──────── ENTRIES PROVIDED ────────

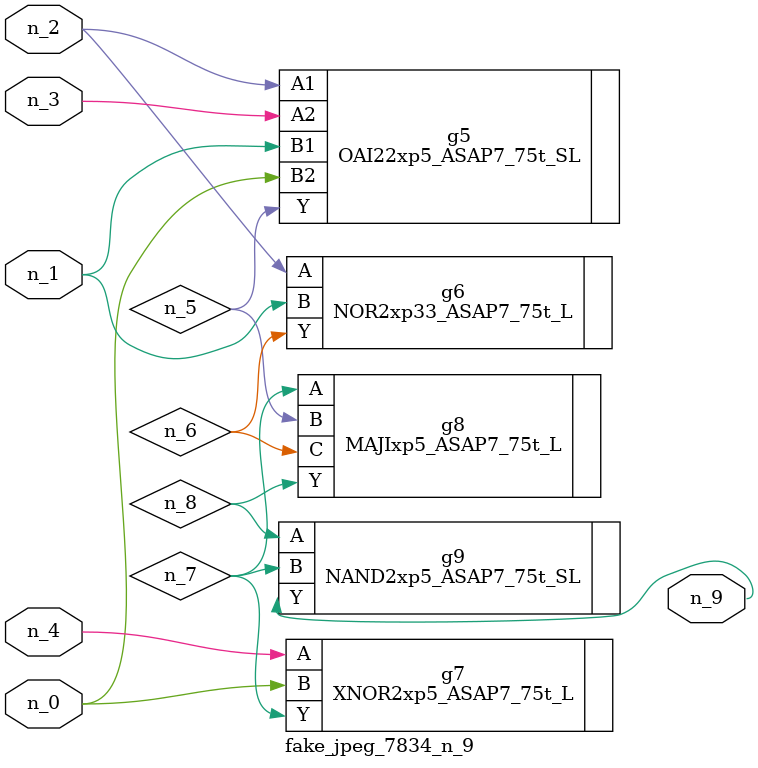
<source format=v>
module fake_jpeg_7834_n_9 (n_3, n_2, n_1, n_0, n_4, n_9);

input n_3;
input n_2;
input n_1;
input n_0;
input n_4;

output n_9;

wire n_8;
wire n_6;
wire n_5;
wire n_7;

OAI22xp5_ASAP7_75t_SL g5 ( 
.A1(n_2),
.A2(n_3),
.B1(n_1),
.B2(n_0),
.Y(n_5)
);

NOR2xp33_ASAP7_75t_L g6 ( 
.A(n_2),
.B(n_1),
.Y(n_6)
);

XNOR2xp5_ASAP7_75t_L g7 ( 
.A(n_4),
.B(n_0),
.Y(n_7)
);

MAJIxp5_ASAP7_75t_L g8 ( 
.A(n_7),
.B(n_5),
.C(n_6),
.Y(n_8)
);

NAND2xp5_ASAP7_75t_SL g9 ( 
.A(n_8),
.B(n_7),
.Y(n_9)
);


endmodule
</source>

────────

→ WHAT TO PRODUCE:
Repeat the records exactly but leave out the images.

→ EXERCISE SOLUTION:
<source format=v>
module fake_jpeg_7834_n_9 (n_3, n_2, n_1, n_0, n_4, n_9);

input n_3;
input n_2;
input n_1;
input n_0;
input n_4;

output n_9;

wire n_8;
wire n_6;
wire n_5;
wire n_7;

OAI22xp5_ASAP7_75t_SL g5 ( 
.A1(n_2),
.A2(n_3),
.B1(n_1),
.B2(n_0),
.Y(n_5)
);

NOR2xp33_ASAP7_75t_L g6 ( 
.A(n_2),
.B(n_1),
.Y(n_6)
);

XNOR2xp5_ASAP7_75t_L g7 ( 
.A(n_4),
.B(n_0),
.Y(n_7)
);

MAJIxp5_ASAP7_75t_L g8 ( 
.A(n_7),
.B(n_5),
.C(n_6),
.Y(n_8)
);

NAND2xp5_ASAP7_75t_SL g9 ( 
.A(n_8),
.B(n_7),
.Y(n_9)
);


endmodule
</source>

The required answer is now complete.